A. LE STATUT JURIDIQUE DES ATOLLS ET LES CONDITIONS D'UNE RÉTROCESSION

En 1964, les deux atolls ont reçu la qualité de terrain militaire. Un arrêté du 1 er août 1980 a classé en « zone protégée de défense nationale » 16 ( * ) la partie terrestre des atolls ainsi que la totalité des lagons. Le code pénal punit de six mois d'emprisonnement et de 7500 euros d'amende le fait de s'introduire sans autorisation dans ces zones.

Les anciens sites d'expérimentations nucléaires du Pacifique ont le statut d'installations nucléaires intéressant la défense (INID) , dont le statut est défini par le code de la défense 17 ( * ) .

En particulier, ces installations ne sont pas soumises aux dispositions de la loi du 13 juin 2006 relative à la transparence et à la sécurité en matière nucléaire 18 ( * ) . Elles sont donc dispensées des régimes d'autorisation ou de déclaration prévus par le code de l'environnement (articles L. 214-1 et suivants) et le code de la santé publique (articles L. 1333-4 et suivants).

La délibération de 1964 de l'Assemblée territoriale de la Polynésie française (voir texte intégral supra ) prévoit la rétrocession du territoire des deux atolls au terme des activités du CEP « dans l'état où ils se trouveront à cette époque, sans dédommagement ni réparation d'aucune sorte de la part de l'État ».

Comme le faisait observer notre collègue député Christian Bataille en 1996, dans son rapport précité fait au nom de l'Office parlementaire des choix scientifiques et technologiques (OPECST) sur la gestion des déchets nucléaires, cette cession est une « procédure peut-être légale dans la forme mais quelque peu douteuse quant au fond ».

Une application à la lettre des termes de cette délibération aurait en effet pu conduire l'État à remettre les deux atolls à la Polynésie française en laissant les Polynésiens s'occuper des déchets nucléaires et de l'ensemble des conséquences environnementales des essais.

Ce n'est bien entendu pas le choix fait par l'État, qui assume le suivi des conséquences environnementales des essais. Il est indispensable, en cas de retour des deux atolls à la Polynésie, que l'État conserve la charge de traiter les conséquences des essais nucléaires .

B. LE CONTENU DE LA PROPOSITION DE LOI

L' article premier prévoit la rétrocession des atolls de Morurua et de Fangataufa au domaine public de la Polynésie française à compter du 1 er janvier 2014. Il dispose que l'État poursuivra la réhabilitation environnementale ainsi que la surveillance radiologique et géomécanique des deux atolls.
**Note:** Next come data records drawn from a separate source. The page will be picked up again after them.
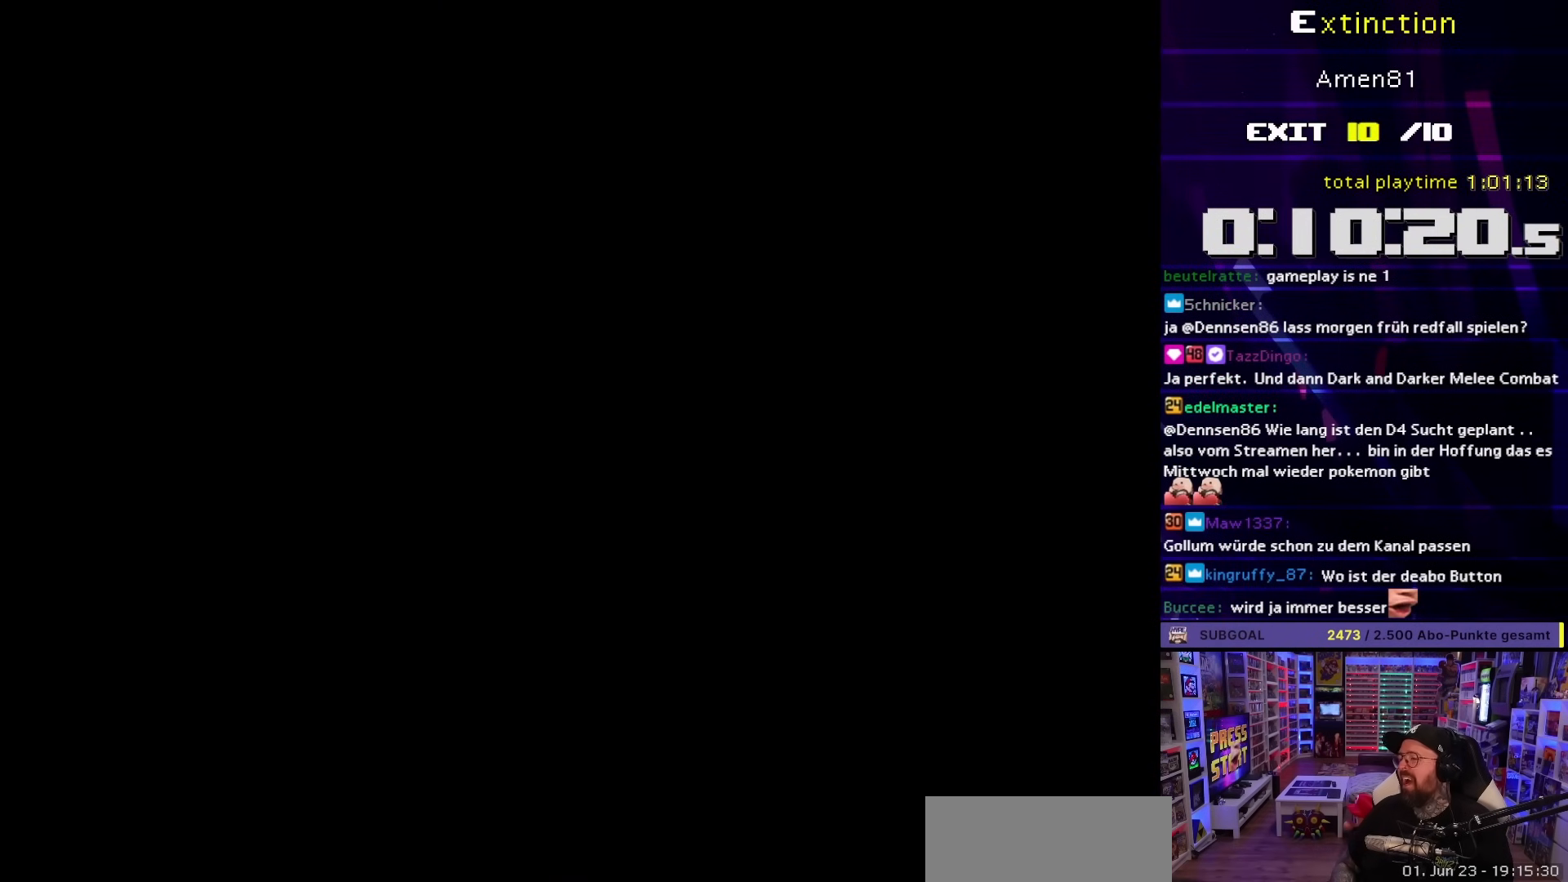
{"buttons": [], "events": []}
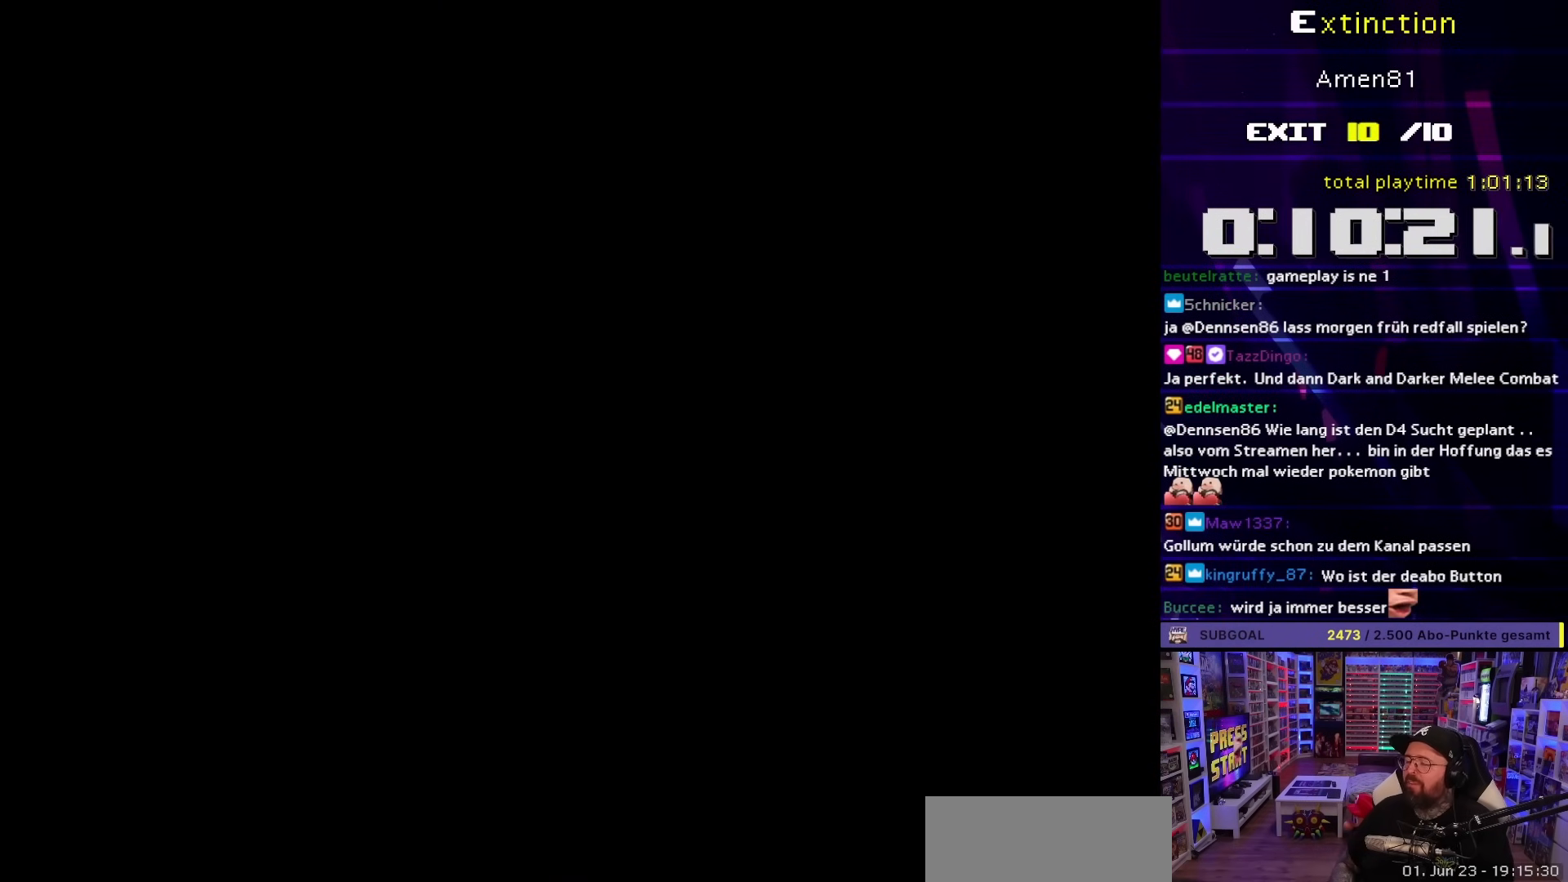
{"buttons": ["X"], "events": [[17, "X", "down"]]}
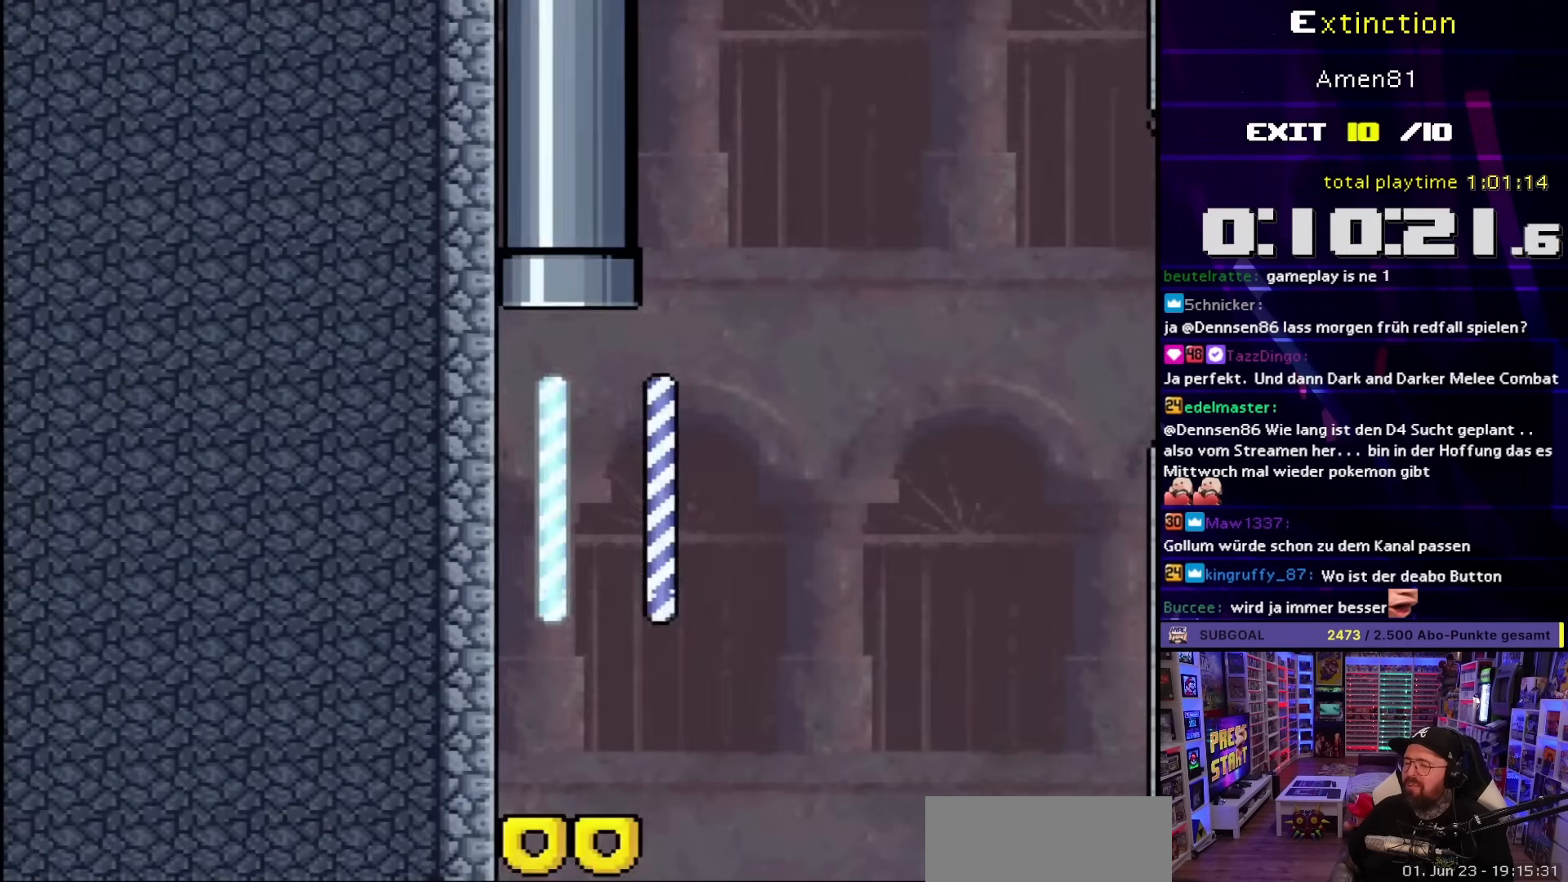
{"buttons": ["X"], "events": []}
L' article 2 interdit toute activité de recherche à des fins militaires sur ces deux atolls, toute infraction étant punie de quinze années de détention criminelle et de 300 000 euros d'amende.

L' article 3 précise que le dispositif de surveillance radiologique et géomécanique de ces deux atolls est assuré par l'État en coopération avec la Polynésie française et les quatre communes environnantes.

L' article 4 prévoit l'intégration des risques environnementaux dans les plans de prévention des risques majeurs en Polynésie française, en coopération avec la Polynésie française et les quatre communes environnantes.

L' article 5 crée une commission nationale de suivi des essais nucléaires, placée auprès du Premier ministre. Sont représentés dans cette commission :

- les ministres chargés de la défense, de la santé et de l'environnement ;

- le président du gouvernement de la Polynésie française ;

- le président de l'Assemblée de la Polynésie française ;

- deux députés et deux sénateurs de la Polynésie française ;

- les maires des quatre communes environnantes.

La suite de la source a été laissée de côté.